'Still Alice' is an honest look at the devastation wreaked by Alzheimer's
PHOTO BY SONY PICTURES CLASSICS
Where is it playing?: Downtown Centre, Stadium 10
What's it rated?: PG-13
What's it worth?: $8.00
What's it worth?: $7.50
Renowned Columbia University linguistics professor Alice Howland (Julianne Moore, who won a Best Actress in a Leading Role Academy Award for her performance) slowly begins forgetting words, which leads to the devastating diagnosis of early onset Alzheimer’s disease. Now the happily married mother of three discovers the limits of her family bonds. (101 min.)

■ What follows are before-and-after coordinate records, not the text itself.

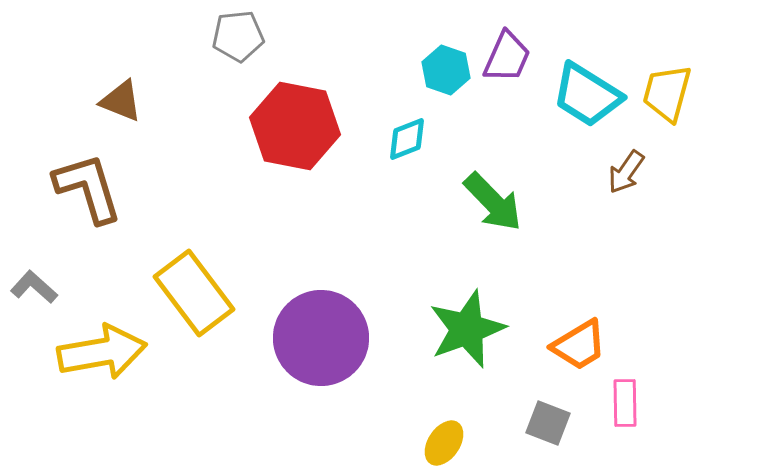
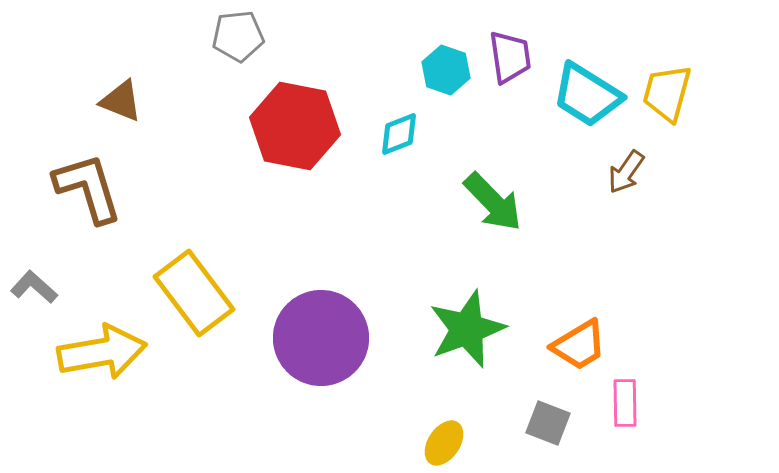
purple trapezoid: moved 3 px right; rotated 32 degrees counterclockwise
cyan diamond: moved 8 px left, 5 px up
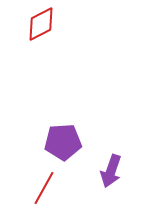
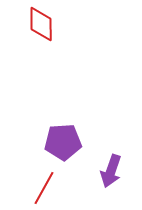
red diamond: rotated 63 degrees counterclockwise
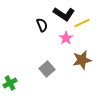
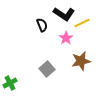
brown star: moved 1 px left, 1 px down
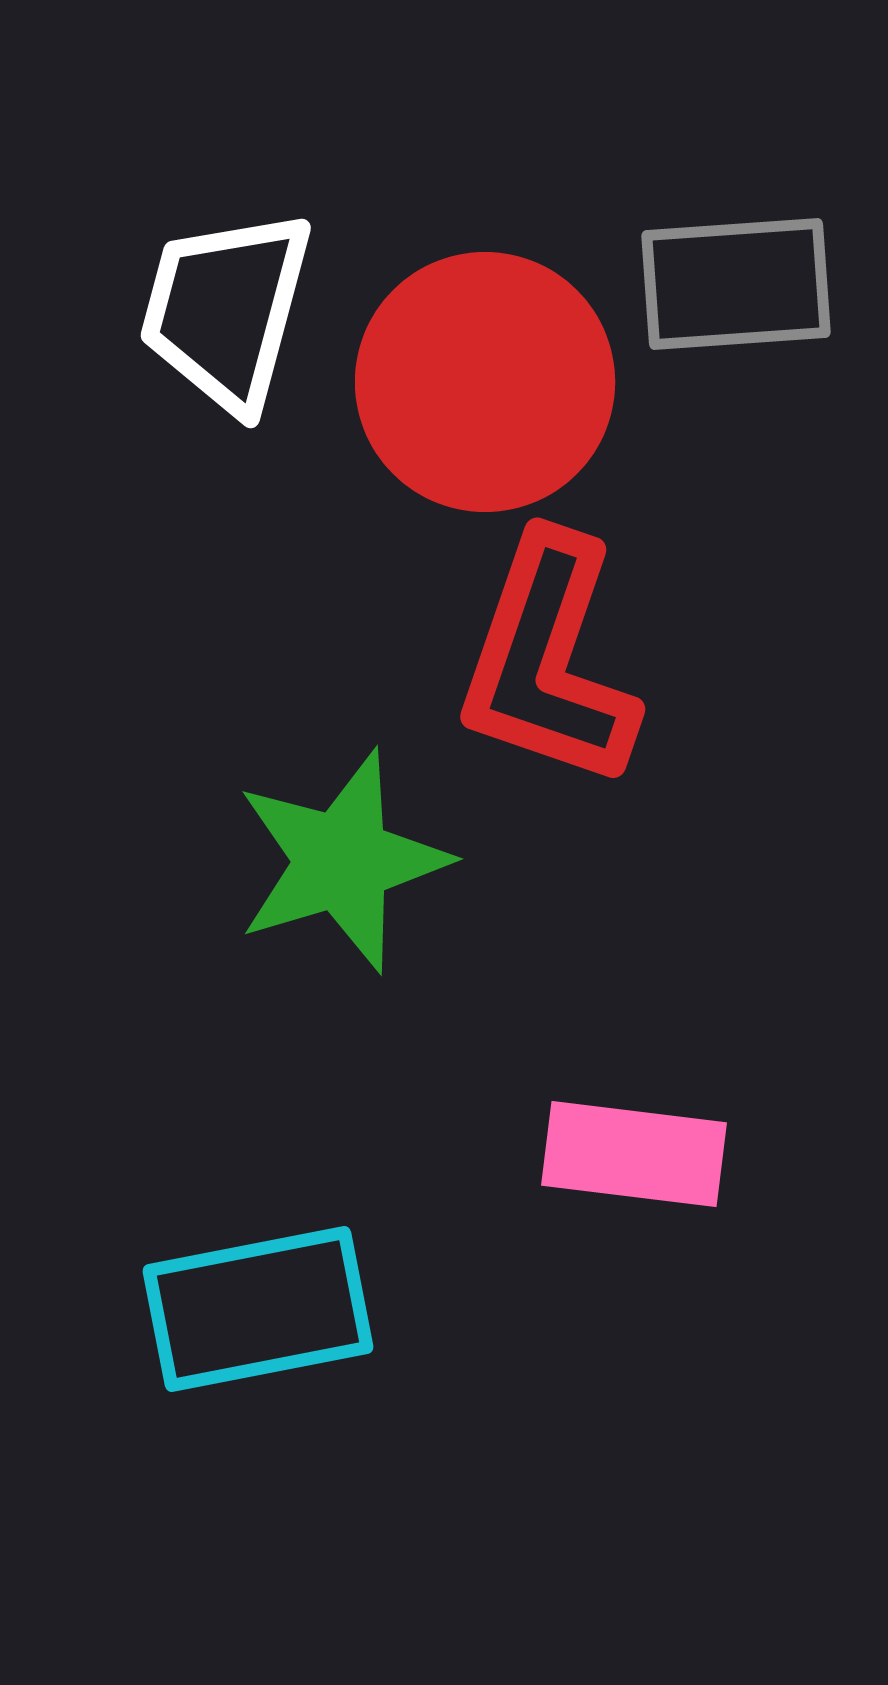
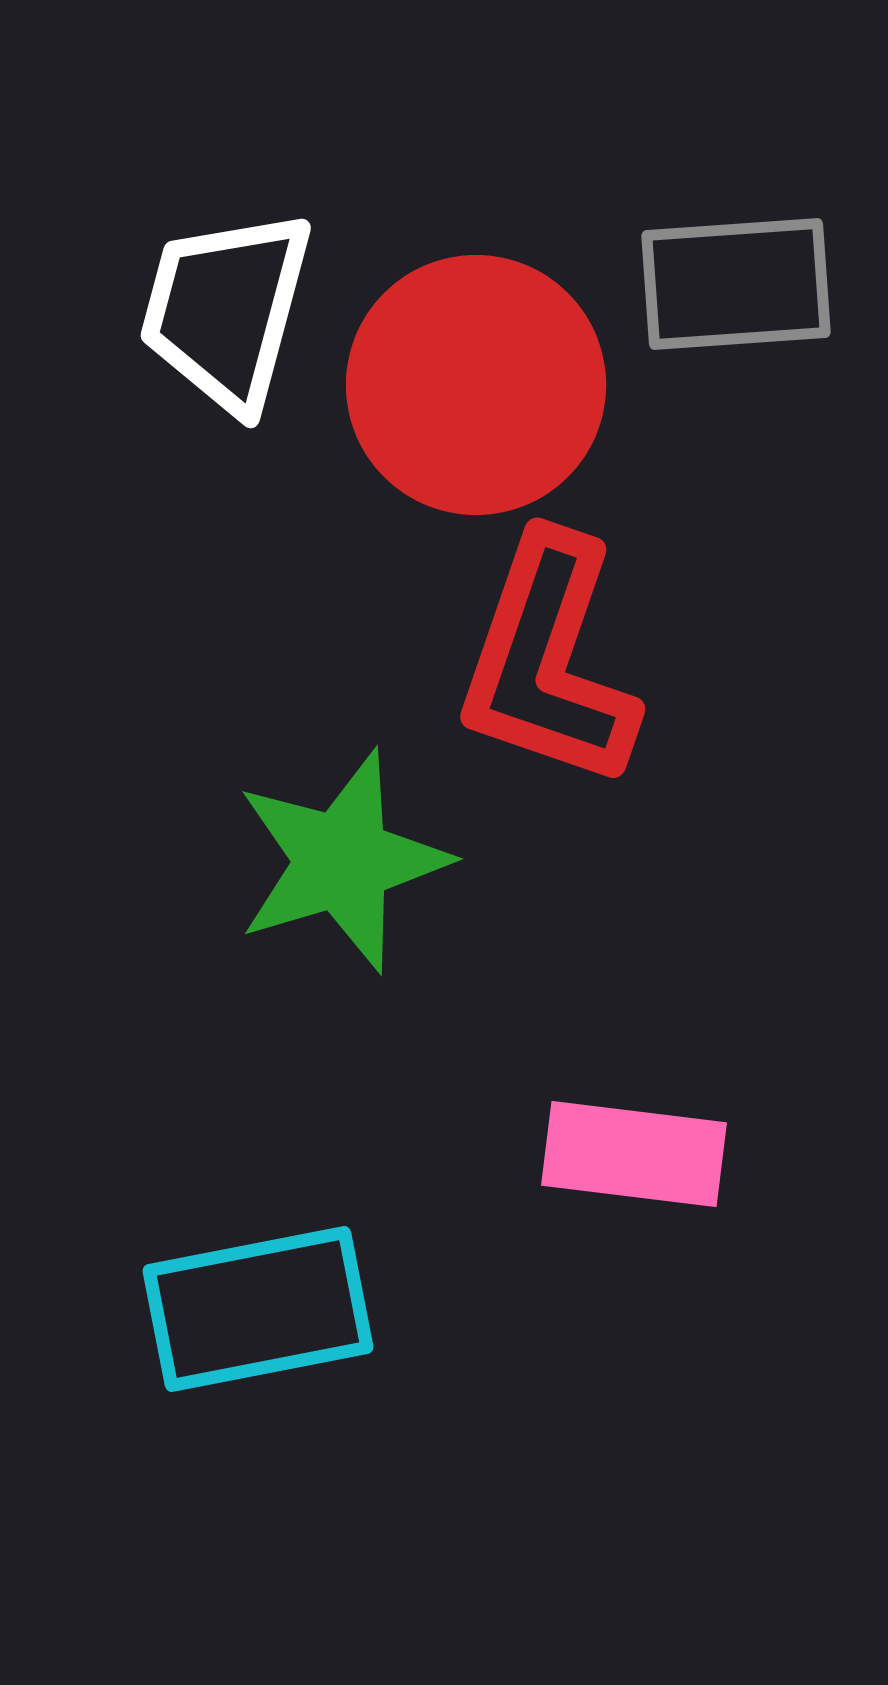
red circle: moved 9 px left, 3 px down
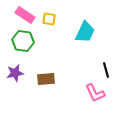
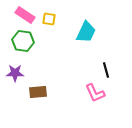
cyan trapezoid: moved 1 px right
purple star: rotated 12 degrees clockwise
brown rectangle: moved 8 px left, 13 px down
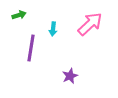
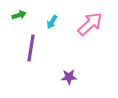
cyan arrow: moved 1 px left, 7 px up; rotated 24 degrees clockwise
purple star: moved 1 px left, 1 px down; rotated 21 degrees clockwise
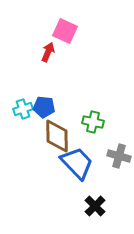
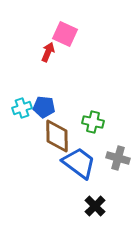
pink square: moved 3 px down
cyan cross: moved 1 px left, 1 px up
gray cross: moved 1 px left, 2 px down
blue trapezoid: moved 2 px right; rotated 9 degrees counterclockwise
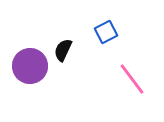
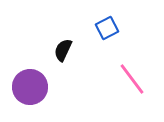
blue square: moved 1 px right, 4 px up
purple circle: moved 21 px down
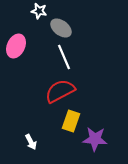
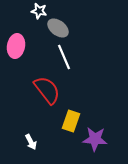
gray ellipse: moved 3 px left
pink ellipse: rotated 15 degrees counterclockwise
red semicircle: moved 13 px left, 1 px up; rotated 80 degrees clockwise
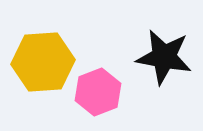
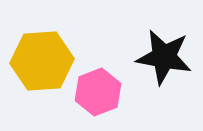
yellow hexagon: moved 1 px left, 1 px up
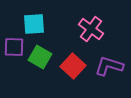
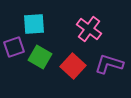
pink cross: moved 2 px left
purple square: rotated 20 degrees counterclockwise
purple L-shape: moved 2 px up
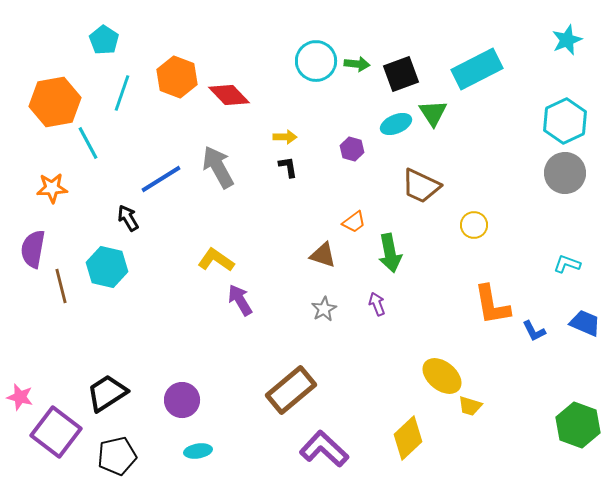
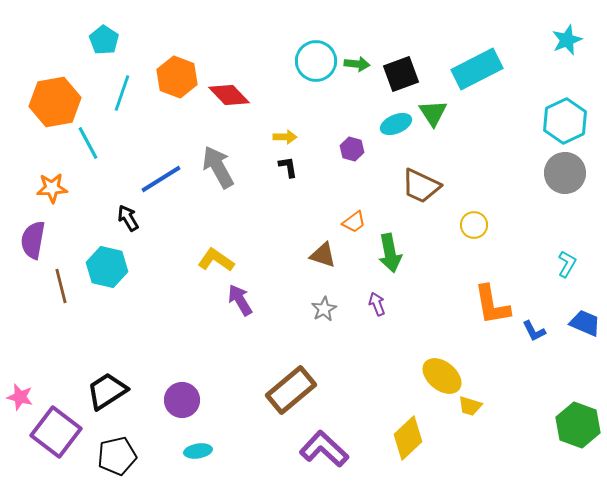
purple semicircle at (33, 249): moved 9 px up
cyan L-shape at (567, 264): rotated 100 degrees clockwise
black trapezoid at (107, 393): moved 2 px up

Glen: Alzheimer’s is a cruel disease, one that strips patients of dignity, and, more importantly, the ability to comprehend what’s happened to them. Consequently, this film is depressing as hell. If you come in hoping for a triumph over disease, you’ll be disappointed. Instead, Still Alice chronicles the tragic progression of early onset Alzheimer’s, the toll it takes on the family of the loved one, and the inevitable result of this incurable affliction. Of course, a lot of films are depressing, but they’re still worth seeing, and this one is especially worthy thanks to a remarkable performance by Moore. We’re writing this review before the 2015 Academy Awards, but I won’t be the least bit surprised if Moore takes home the Best Actress in a Leading Role Oscar. She strikes all the right notes here, first of denial of her symptoms, then of confusion, depression, desperation, and then near total befuddlement. At one point, Alice tells her husband, “I wish I had cancer.” People understand that disease, she explains, and being understood is what she longs for.
Anna: Julianne Moore gives an amazing performance, capturing what a difficult and heartbreaking experience it must be to slip away into Alzheimer’s disease. The film begins with Alice’s 50th birthday, and shortly after that, she starts seeing a neurologist. She’s been forgetting words, she got lost while running, and she feels like she’s losing her mind. When she finally tells her husband that she’s been seeing a doctor, his first reaction is to tell her that there’s nothing wrong with her; everyone forgets words or where you put the keys. Alice is understandingly frustrated and angered that he isn’t taking her seriously, not seeing what a serious problem may be lying under the surface. We watch her diagnosis and realization that her rare form of Alzheimer’s may have been passed on to her children. Then the living begins: Alice makes lists for herself, practices memory exercises, and tries as
best she can to ward off the disease that is creeping further and further
into her mind.
Glen: Based on a novel by Lisa Genova, the film is co-written and co-directed by Richard Glatzer and Wash Westmorland, who collaborated on Quinceañera (2006) and The Last Robin Hood (2013). They definitely make some interesting choices. Toward the end, there’s a montage with a series of colorful close-ups of what might be candy sprinkles then Fruity Pebbles cereal then fish eggs … the point being we see but are unsure of what’s before us. It’s familiar, but we’re uncertain. Are the “fish eggs” plastic BBs? We don’t know, and like Alice, we’re lost for a minute. The film’s also aided by a fine performance from Alec Baldwin and—I hate to admit it, since she usually seems so vacuous—Kristen Stewart, who still does too much lip biting and eye smoldering to be taken fully seriously, but she also manages to construct a believable struggling actress and free spirit. Her character, Lydia, turns out to be most capable of giving her mother what she needs even though she’s the black sheep of the family. The family dynamics between Alice’s three kids—Lydia, Anna (Kate Bosworth), and Tom (Hunter Parrish)—feels real, so kudos to the co-writers/directors for crafting something that feels true but could have easily been treacle-drenched caricature. Instead, this is an honest examination of a terrible disease and how it can strain family relations.
Anna: I thought the filmmakers did a great job of letting the audience in on what it would feel like to be in Alice’s head, to feel that confusion and frustration. When she gets lost on campus while running, they blur out her surroundings, making what she sees every day suddenly unfamiliar and frightening. They also managed to make the family dynamics feel very honest. When we first are introduced to her youngest daughter Lydia, Alice pleads with her to go to college, to have a back-up plan for if and when her acting career doesn’t work out. Alice wants her to be like her older children: driven and academic. Yet in the end, it is Lydia who can stay and care for her mom in her home because she isn’t in medical school like her brother, isn’t a lawyer raising children like her older sister, or under a demanding teaching schedule like her father. Alzheimer’s isn’t a happy ending, and this film doesn’t try and give it one. It is sad, heartbreaking even, but totally worth the tears to watch Moore’s portrayal of Alice and a supporting cast that helps to weave this bittersweet story.